Comment vivre en paix dans la nature tout en travaillant pour ceux qui l’exploitent? «Il n’y a aucune différence entre acheter un iPhone et participer à l’extraction du minerai qui sert à le fabriquer», rétorque le jeune homme, qui s’est fait voler son téléphone quelques jours plus tôt. «Nous vivons de façon illimitée dans un monde aux ressources finies, j’appartiens à ce système et j’ai besoin d’argent, comme tout le monde. La différence, c’est que j’ai appris à m’en passer.
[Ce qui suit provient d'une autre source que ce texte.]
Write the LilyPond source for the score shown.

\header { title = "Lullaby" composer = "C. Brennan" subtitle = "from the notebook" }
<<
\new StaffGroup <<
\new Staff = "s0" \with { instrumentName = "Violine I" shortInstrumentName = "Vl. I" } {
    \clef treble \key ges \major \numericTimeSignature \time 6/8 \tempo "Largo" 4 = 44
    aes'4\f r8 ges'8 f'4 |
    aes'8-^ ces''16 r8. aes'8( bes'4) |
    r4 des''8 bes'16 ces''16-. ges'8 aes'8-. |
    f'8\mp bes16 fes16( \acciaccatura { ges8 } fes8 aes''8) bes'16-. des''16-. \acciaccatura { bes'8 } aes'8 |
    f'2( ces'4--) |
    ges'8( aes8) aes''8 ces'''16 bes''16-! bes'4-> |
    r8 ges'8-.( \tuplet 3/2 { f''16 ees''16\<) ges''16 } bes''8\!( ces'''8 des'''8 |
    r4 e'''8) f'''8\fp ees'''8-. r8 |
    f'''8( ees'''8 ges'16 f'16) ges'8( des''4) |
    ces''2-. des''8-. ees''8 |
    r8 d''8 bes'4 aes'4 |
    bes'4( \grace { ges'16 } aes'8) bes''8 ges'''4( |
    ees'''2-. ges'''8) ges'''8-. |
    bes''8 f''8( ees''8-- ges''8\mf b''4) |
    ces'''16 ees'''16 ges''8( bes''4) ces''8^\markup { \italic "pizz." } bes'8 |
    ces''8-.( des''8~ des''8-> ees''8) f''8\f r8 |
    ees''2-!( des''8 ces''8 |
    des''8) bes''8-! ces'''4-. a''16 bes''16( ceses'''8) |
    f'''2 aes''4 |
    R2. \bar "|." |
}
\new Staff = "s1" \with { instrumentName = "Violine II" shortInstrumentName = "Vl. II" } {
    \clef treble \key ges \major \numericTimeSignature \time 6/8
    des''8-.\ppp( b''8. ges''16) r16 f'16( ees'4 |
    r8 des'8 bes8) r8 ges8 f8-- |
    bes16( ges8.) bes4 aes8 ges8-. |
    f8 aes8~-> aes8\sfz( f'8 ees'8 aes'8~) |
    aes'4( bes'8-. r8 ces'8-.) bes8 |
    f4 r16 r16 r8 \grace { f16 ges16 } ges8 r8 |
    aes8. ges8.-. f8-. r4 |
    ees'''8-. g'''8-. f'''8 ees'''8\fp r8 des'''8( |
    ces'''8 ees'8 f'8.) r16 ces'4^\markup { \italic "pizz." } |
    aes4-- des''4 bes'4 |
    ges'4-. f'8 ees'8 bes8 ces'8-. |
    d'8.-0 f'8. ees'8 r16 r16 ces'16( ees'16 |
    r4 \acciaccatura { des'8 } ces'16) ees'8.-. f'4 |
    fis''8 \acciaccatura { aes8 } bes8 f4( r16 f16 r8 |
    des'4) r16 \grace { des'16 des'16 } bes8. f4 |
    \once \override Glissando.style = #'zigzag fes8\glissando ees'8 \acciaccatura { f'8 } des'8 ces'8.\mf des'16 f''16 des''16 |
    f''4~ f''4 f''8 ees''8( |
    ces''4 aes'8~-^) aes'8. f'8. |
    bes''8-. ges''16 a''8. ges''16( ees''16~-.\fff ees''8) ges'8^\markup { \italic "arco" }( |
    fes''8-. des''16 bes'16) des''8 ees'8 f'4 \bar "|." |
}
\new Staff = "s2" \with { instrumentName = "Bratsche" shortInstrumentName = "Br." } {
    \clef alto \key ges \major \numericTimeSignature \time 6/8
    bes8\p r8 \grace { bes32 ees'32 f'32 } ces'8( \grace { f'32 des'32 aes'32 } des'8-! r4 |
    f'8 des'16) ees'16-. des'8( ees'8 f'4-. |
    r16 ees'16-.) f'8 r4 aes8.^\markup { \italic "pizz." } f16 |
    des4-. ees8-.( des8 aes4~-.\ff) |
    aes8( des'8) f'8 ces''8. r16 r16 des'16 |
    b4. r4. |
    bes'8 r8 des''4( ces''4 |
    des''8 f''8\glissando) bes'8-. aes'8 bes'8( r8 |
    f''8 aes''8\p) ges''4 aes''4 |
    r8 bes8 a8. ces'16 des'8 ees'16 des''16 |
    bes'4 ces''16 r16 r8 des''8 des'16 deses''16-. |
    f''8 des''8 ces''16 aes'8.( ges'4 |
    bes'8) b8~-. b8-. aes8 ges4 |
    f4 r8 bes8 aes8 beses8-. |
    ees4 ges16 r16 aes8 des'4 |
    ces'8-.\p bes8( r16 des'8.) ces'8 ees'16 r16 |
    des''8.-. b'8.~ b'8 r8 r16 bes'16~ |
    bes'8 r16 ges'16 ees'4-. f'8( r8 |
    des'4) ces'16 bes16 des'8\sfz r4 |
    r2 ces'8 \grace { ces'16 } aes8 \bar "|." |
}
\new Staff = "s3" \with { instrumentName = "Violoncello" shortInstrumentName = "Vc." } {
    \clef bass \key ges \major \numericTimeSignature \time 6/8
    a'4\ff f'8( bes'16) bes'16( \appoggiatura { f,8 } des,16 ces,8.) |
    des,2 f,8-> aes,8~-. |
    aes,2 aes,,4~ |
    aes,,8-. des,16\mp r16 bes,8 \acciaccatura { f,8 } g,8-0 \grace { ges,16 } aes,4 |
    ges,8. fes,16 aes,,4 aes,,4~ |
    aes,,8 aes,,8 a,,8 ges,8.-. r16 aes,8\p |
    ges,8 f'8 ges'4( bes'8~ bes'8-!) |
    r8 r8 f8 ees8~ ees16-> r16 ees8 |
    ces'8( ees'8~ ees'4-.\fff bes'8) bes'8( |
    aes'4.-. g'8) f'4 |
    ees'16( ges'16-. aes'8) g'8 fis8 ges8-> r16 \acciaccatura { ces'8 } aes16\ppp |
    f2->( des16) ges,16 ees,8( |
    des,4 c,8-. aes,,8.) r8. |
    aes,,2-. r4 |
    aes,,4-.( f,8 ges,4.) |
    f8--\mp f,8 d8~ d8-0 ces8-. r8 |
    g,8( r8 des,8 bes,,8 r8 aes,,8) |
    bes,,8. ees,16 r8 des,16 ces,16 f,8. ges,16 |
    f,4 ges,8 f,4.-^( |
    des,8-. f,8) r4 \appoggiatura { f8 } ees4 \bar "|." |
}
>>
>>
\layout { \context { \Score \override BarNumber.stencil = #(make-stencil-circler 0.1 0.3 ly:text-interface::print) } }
Si on m’ôte mes biens demain, je n’irai pas manifester dans la rue. Mais mon but n’est pas non plus de m’extraire de la civilisation et de vivre en ermite. Je veux transmettre mes connaissances.»
A l’état sauvage, Kim Pasche tente de déprogrammer son mode de pensée: «On place de la morale dans ce qui nous arrive. On croit que la nature nous en veut. Dans les bois, j’ai appris que les choses ne sont ni bonnes, ni mauvaises, elles sont, c’est tout.» A 10 ans, le premier livre qu’il achète avec son argent de poche, se souvient-il, est intitulé Manuel de la vie sauvage. Désormais, il écrit lui-même le mode d’emploi. Il est l’auteur d’un ouvrage sur les techniques pour faire du feu, fabriquer des cordes, des colles végétales, un arc et des flèches.
Des techniques qu’il s’apprête à perpétuer: le gouvernement canadien vient de lui octroyer un titre pour enseigner les «savoirs ancestraux» à l’école, dans le Yukon. «Un jour ou l’autre, on me demandera, à raison, de quel droit un descendant des colons apprend aux autochtones à fabriquer un arc et des flèches.» Pour résoudre ce paradoxe, Kim Pasche compte se rendre dans la forêt amazonienne l’an prochain, en compagnie du Français Eric Julien, introduit parmi les Indiens kogis de Colombie. Là, il demandera un accord aux chefs locaux pour transmettre ses connaissances et obtenir le statut de «passeur de nature».
A la veille de son retour au Canada, Kim Pasche se réjouit: il a convaincu sa copine de l’accompagner dans les bois. «Un travail continuel. Peut-être même le plus difficile», glisse-t-il.